Ada orang yang hidupnya seperti jalan tol. Lurus. Mulus.

Segala pintu terbuka bahkan sebelum dia mengetuk. Kita melihatnya dan bergumam dalam hati, “Enak sekali ya hidupnya.”
Padahal itu cuma satu hal sederhana: dia sedang dipermudah Allah menuju takdirnya.
Setiap orang punya jalurnya.
Ada yang dipermudah belajar. Ada yang dipermudah dagang. Ada yang dipermudah sabar.
Ada pula yang dipermudah… untuk dipukul berkali-kali sampai akhirnya sadar.
Itu juga takdir.
Dan kebanyakan orang memang menuai sesuai usahanya.
Hukum sebab-akibat biasanya bekerja rapi.
Kamu tanam, kamu dapat. Kamu malas, kamu terima balas.
Tapi ada sebagian kecil manusia yang hidupnya seperti anomali statistik.
Usahanya setengah, hasilnya penuh. Usahanya penuh, hasilnya malah nihil.
Kita bingung. Padahal Allah sudah mengatur sesuatu untuknya.
Ada orang yang hidupnya ditolong banyak tangan.
Bukan karena dia jago networking.
Bukan karena dia punya gelar panjang seperti buntut layangan.
Kadang cuma karena dia ramah. Senyumnya murah.
Hatinya tidak menuntut orang lain untuk mengerti dirinya.
Dia hadir dengan ringan, dan dunia membalasnya dengan ringan pula.
Pertolongan seperti itu bukan keajaiban. Itu resonansi.
Energi baik menemukan jalannya sendiri.
Tapi ada juga orang yang perangainya busuk: kasar, curang, seolah hidup tanpa rem.
Dan anehnya, mereka menikmati banyak kemewahan dunia.
Kita mungkin iri atau heran. Tapi ingat satu hal: dunia, di mata Allah, bahkan tidak seharga sebelah sayap nyamuk. Remeh. Murahan.
Jadi kalau ada orang jahat diberi dunia, itu bukan bentuk cinta. Itu hanya bukti betapa murahnya dunia ini sampai-sampai diberikan kepada siapa saja, yang taat maupun yang bandel.
Lalu bagaimana kalau Allah benar-benar mencintai seorang hamba?

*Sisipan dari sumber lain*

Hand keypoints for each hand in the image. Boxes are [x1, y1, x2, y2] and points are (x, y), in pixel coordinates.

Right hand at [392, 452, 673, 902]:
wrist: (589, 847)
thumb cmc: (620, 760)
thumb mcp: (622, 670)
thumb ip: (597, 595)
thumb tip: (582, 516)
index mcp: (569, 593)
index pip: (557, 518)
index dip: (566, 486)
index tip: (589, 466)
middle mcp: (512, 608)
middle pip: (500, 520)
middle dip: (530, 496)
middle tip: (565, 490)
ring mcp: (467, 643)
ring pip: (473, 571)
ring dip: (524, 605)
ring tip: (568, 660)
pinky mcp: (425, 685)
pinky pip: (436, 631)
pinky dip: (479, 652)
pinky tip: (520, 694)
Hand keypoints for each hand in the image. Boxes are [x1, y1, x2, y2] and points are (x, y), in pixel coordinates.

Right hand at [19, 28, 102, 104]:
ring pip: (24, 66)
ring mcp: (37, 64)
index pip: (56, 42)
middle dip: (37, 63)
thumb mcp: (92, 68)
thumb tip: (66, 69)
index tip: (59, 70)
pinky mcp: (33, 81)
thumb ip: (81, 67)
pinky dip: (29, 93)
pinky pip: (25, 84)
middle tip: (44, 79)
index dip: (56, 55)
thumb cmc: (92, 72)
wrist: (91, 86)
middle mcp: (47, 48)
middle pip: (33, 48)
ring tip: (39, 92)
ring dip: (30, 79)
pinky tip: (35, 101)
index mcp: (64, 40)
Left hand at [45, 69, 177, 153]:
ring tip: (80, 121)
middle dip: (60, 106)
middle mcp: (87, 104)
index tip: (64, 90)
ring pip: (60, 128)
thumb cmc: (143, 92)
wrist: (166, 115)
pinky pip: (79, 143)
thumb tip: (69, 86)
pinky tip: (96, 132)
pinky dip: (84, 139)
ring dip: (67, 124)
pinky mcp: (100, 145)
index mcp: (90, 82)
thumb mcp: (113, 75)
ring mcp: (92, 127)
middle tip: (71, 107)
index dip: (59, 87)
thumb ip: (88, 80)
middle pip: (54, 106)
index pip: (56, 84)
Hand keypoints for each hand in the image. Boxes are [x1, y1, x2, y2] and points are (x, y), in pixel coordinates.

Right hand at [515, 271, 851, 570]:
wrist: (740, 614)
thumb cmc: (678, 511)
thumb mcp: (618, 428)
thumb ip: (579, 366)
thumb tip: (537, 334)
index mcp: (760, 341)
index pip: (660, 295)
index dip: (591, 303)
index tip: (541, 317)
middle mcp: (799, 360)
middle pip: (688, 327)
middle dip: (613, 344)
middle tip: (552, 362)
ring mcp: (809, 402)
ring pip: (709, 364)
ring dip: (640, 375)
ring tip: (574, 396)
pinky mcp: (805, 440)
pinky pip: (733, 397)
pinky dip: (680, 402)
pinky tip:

Rasulullah shallallāhu ‘alaihi wa sallam memberikan jawaban, dalam sebuah hadits sahih.
Apabila Allah mencintai seseorang karena ketaatannya, Allah memanggil Jibril. Nama hamba itu disebut di langit. Dicintai di sana sebelum dicintai di sini. Jibril kemudian menyeru kepada seluruh malaikat, “Allah mencintai si Fulan, maka cintailah dia.” Dan langit pun mengiyakan.
Maka, Allah menanamkan al-qabūl, rasa diterima, di hati manusia.
Entah bagaimana, hamba itu disukai banyak orang.
Reputasinya harum, meski dia tidak pernah sibuk mencari pujian.
Hatinya ringan, langkahnya teduh, dan manusia merasa damai berada di dekatnya.
Itu pantulan dari cinta Allah.
Bukan pencitraan.
Bukan marketing.
Cuma cinta yang memantul dari langit, jatuh tepat ke hati manusia.
Dan di titik ini kita paham, bahwa ada orang yang dimudahkan karena sedang digiring menuju nikmat dunia. Tapi ada yang dimudahkan karena sedang digiring menuju cinta Allah.
Dua-duanya mudah.
Tapi arahnya beda.
Dan hasil akhirnya tidak bisa dibandingkan.
Kadang hidup tidak sesederhana “usaha = hasil”.
Kadang hidup lebih seperti panggilan: siapa yang dipanggil langit akan diterima bumi.